Hello! Let me apologize for the nearly year-long break I’ve taken from this website.
Anything I say will seem like an excuse, nevertheless, I am going to fill in a bit of that blank by saying I was busy, I kid you not. I wrote blog posts for a friend’s website, wrote essays, wrote poetry and wrote short stories. I hosted a lovely launch for a book that I am extremely proud to be a part of. Titled Against Death—35 Essays on Living, this book was edited by Elee Kraljii Gardiner and published in 2019 by Anvil Press of Vancouver. Against Death went on to be nominated for several awards. What a great feeling to have a small toehold in a success story such as this book.
I took a university course for the first time in my life and learned much. The course, How to Edit and Rewrite Your Novel, was offered online through UBC and led by Annabelle Lyons and Nancy Lee. Have I put my new-found knowledge to use? No, and do you know why? I was busy.
One of the personal essays I wrote years ago that was published in Women’s World Weekly came back around at the end of 2019 when it was republished in a special limited holiday production called Angels Among Us.
I spent some time learning how to write a new form of Japanese writing called haibun. In essence, haibun is a prose piece of writing with enhanced thought added in the form of a haiku. My first published haibun was in The Haibun Journal of Ireland. Have I done others? Well, yes, I’ve written more of them because they combine two things I love, short prose and haiku. Have I pushed to publish more? No, did I mention I’ve been busy?
In March of this year I was chosen to fill the shoes of previous poet laureates, Roger Nash, Daniel Aubin, Thomas Leduc, Kim Fahner and Chloe La Duchesse. As Greater Sudbury’s Sixth Poet Laureate, I made a game plan and was thinking ahead when Covid19 stopped the forward movement. I know what you’re thinking, I wasn’t so busy then, was I? You’d be right. But then there was all that isolation to contend with.

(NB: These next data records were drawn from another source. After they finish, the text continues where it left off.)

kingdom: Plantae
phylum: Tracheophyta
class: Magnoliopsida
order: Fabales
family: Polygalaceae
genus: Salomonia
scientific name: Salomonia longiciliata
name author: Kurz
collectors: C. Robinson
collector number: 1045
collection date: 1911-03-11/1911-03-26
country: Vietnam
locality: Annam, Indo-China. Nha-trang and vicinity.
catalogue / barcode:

So, I got busy writing Covid19 poetry, isolation poetry, and questionable future poetry. Where will all of this end? With a vaccine, of course. We just need to social distance, wear our masks, use our noodles and good things will come, as they do, to those who wait.

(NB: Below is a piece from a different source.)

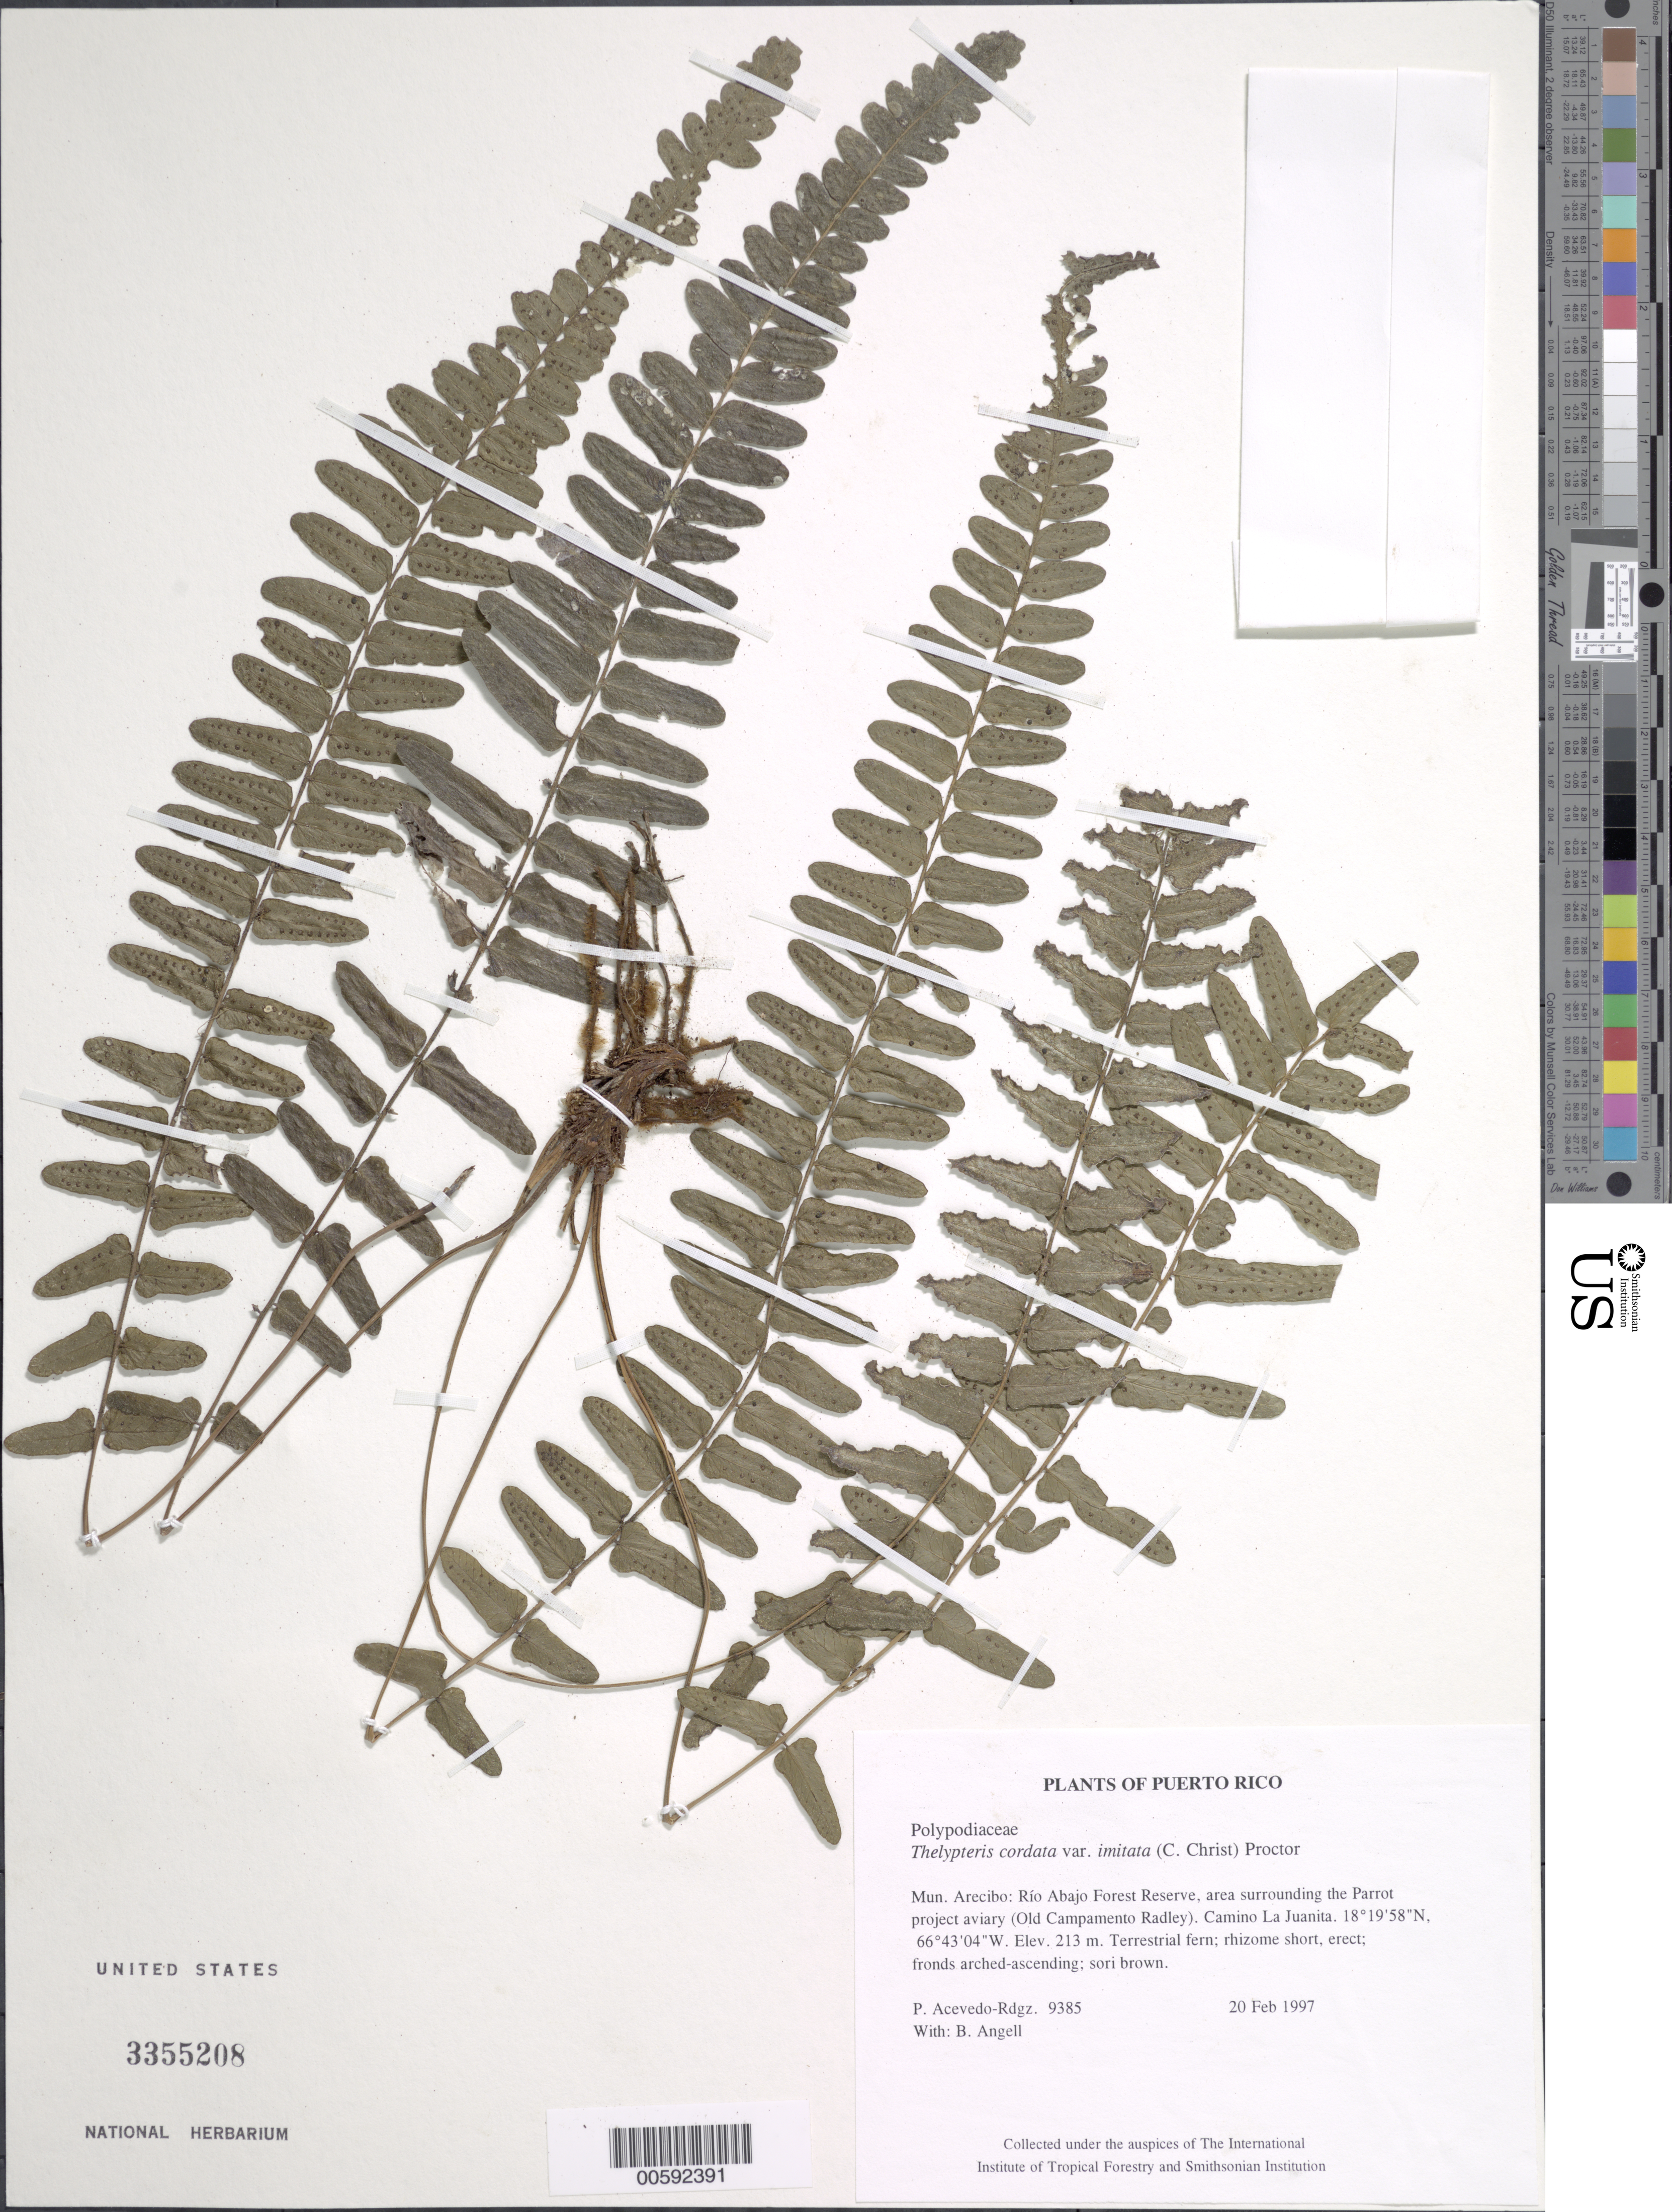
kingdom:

My circle of ten, includes members of the Copper Cliff group of writers who used to meet at the library. The other day we had a socially distant gathering in my side yard. It was great.
Now that my website is secure, my motivation has been found, my garden is planted and growing, I will be more likely to keep up to date. Unless I get busy, because we’ve seen what happens then, the gap between posts widens and widens.